Six years ago nearly to the day, I was diagnosed with cancer. Suddenly and unexpectedly, my life had changed. All of the superfluous details and worries of daily life just fell away, and a doctor was outlining the next steps I would be taking. My life, and its outcome, were no longer in my hands; I was now just following instructions as to what to do. And I felt calm.
When the Italian prime minister Giuseppe Conte spoke on television to the nation last Monday, and outlined our new reality of living a locked down life, I tried to listen and grasp the enormity of what he was saying, in the same way that I tried to shake off the sense of shock and comprehend the doctor’s words when he told me I had a tumor. In the same way that I followed the doctor’s instructions, I was now following the new rules set forth by the Italian government. My life was once again out of my hands, its outcome unsure. The difference being that now 60 million other people were living this same life along with me, while we try to imagine a future when this will all be over.

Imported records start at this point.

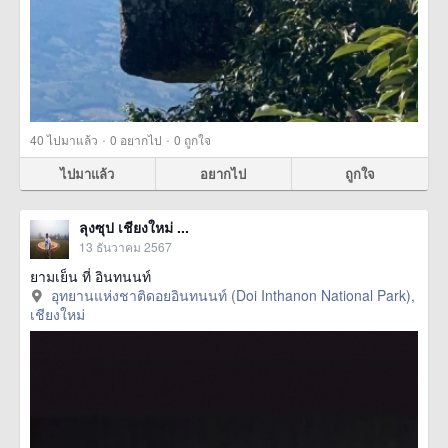
·
·
40
ไปมาแล้ว
0
อยากไป
0
ถูกใจ
ไปมาแล้ว
อยากไป
ถูกใจ
ลุงซุป เชียงใหม่ ...
13 ธันวาคม 2567
ยามเย็น ที่ อินทนนท์
อุทยานแห่งชาติดอยอินทนนท์ (Doi Inthanon National Park),
เชียงใหม่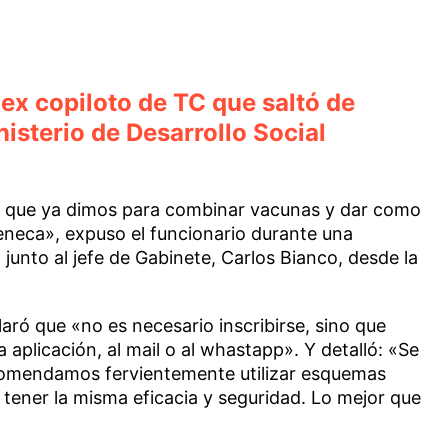
 ex copiloto de TC que saltó de
isterio de Desarrollo Social
os que ya dimos para combinar vacunas y dar como
neca», expuso el funcionario durante una
junto al jefe de Gabinete, Carlos Bianco, desde la
aclaró que «no es necesario inscribirse, sino que
a aplicación, al mail o al whastapp». Y detalló: «Se
ecomendamos fervientemente utilizar esquemas
ener la misma eficacia y seguridad. Lo mejor que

Today, I can look back 6 years ago, and feel my good luck – I am well, cured, healthy. But today I cannot leave my home unless it is a medical emergency or I need to buy basic food or medicinal supplies, which must be done at the nearest store, and I must carry paperwork to have the right to do that. I cannot see friends or family, every non-essential shop has been shuttered, but wait, even restaurants? In Italy? Yes. So, I stay home, along with 60 million fellow citizens, and we wait and hope. It is all we can do. We watch the number of infected cases of the virus climb, and reassure each other that this must happen before the peak is reached, before things will get better. There will be a positive outcome, we tell ourselves, we will recover.

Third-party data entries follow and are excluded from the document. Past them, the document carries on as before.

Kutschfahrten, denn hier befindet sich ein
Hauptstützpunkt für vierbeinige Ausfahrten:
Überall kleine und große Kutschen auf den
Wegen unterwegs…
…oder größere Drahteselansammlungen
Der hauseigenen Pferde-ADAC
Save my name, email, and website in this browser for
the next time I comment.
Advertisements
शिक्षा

And then we hear that more countries in the world are heavily infected, and the same strict restrictions in Italy are now being put in place in other countries. A pandemic is officially declared. We are no longer 60 million citizens going through this, and I realize we never were – it is the whole world. And we don’t know where we are headed.
And yet I am calm. Because I think that this virus will touch everyone, and finally we will realize that we are a global community. And the disaster that this virus is causing affects all of us, but unlike cancer, the outcome is in our hands. This is our chance to step forward and create a better world, one of global solidarity.